Faculty of Bioscience Engineering, Laboratory for Bioinformatics and Computational Genomics, Ghent University, Ghent, Belgium.
J Proteome Res. 2012 May 4;11(5):2774-85. doi: 10.1021/pr201114m. Epub 2012 Mar 30.
Many genomes of nonmodel organisms are yet to be annotated. Peptidomics research on those organisms therefore cannot adopt the commonly used database-driven identification strategy, leaving the more difficult de novo sequencing approach as the only alternative. The reported tool uses the growing resources of publicly or in-house available fragmentation spectra and sequences of (model) organisms to elucidate the identity of peptides of experimental spectra of nonannotated species. Clustering algorithms are implemented to infer the identity of unknown peak lists based on their publicly or in-house available counterparts. The reported tool, which we call the HomClus-tool, can cope with post-translational modifications and amino acid substitutions. We applied this tool on two locusts (Schistocerca gregaria and Locusta migratoria) LC-MALDI-TOF/TOF datasets. Compared to a Mascot database search (using the available UniProt-KB proteins of these species), we were able to double the amount of peptide identifications for both spectral sets. Known bioactive peptides from Drosophila melanogaster (i.e., fragmentations spectra generated in silico thereof) were used as a starting point for clustering, trying to reveal their experimental homologues' counterparts.

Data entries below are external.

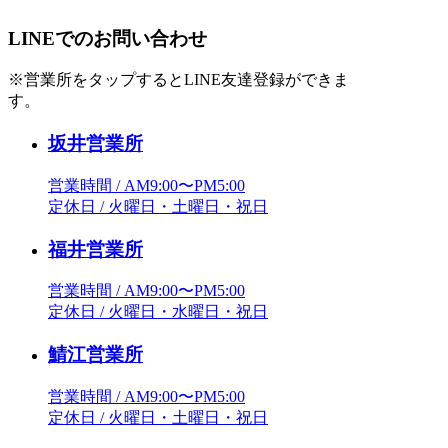
LINEでのお問い合わせ
※営業所をタップするとLINE友達登録ができま
す。
坂井営業所
営業時間 / AM9:00〜PM5:00
定休日 / 火曜日・土曜日・祝日
福井営業所
営業時間 / AM9:00〜PM5:00
定休日 / 火曜日・水曜日・祝日
鯖江営業所
営業時間 / AM9:00〜PM5:00
定休日 / 火曜日・土曜日・祝日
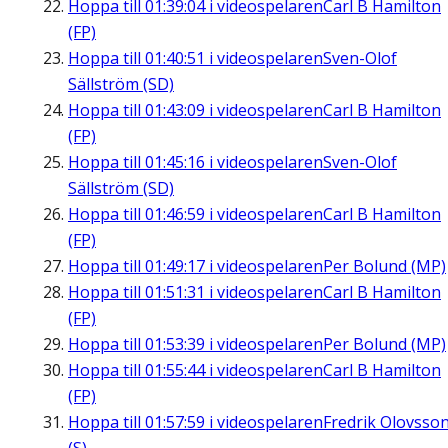
Hoppa till
01:39:04
i videospelaren
Carl B Hamilton
(FP)
Hoppa till
01:40:51
i videospelaren
Sven-Olof
Sällström (SD)
Hoppa till
01:43:09
i videospelaren
Carl B Hamilton
(FP)
Hoppa till
01:45:16
i videospelaren
Sven-Olof
Sällström (SD)
Hoppa till
01:46:59
i videospelaren
Carl B Hamilton
(FP)
Hoppa till
01:49:17
i videospelaren
Per Bolund (MP)
Hoppa till
01:51:31
i videospelaren
Carl B Hamilton
(FP)
Hoppa till
01:53:39
i videospelaren
Per Bolund (MP)
Hoppa till
01:55:44
i videospelaren
Carl B Hamilton
(FP)
Hoppa till
01:57:59
i videospelaren
Fredrik Olovsso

许多非模式生物的基因组尚未被注释。因此,针对这些生物体的肽组学研究不能采用常用的数据库驱动的鉴定策略,只能选择更困难的从头测序方法。所报道的工具利用不断增长的公开或内部可用的片段化光谱和(模式)生物体的序列,来阐明非注释物种实验光谱中肽的身份。聚类算法被用于根据它们的公开或内部可用的对应物来推断未知峰列表的身份。我们称之为 HomClus-tool 的这个工具可以处理翻译后修饰和氨基酸替换。我们将这个工具应用于两个蝗虫(Schistocerca gregaria 和 Locusta migratoria)LC-MALDI-TOF/TOF 数据集。与 Mascot 数据库搜索(使用这些物种的可用 UniProt-KB 蛋白质)相比,我们能够将两个光谱集的肽鉴定数量增加一倍。使用黑腹果蝇中的已知生物活性肽(即,由此产生的碎片谱)作为聚类的起点,试图揭示它们的实验同源物的对应物。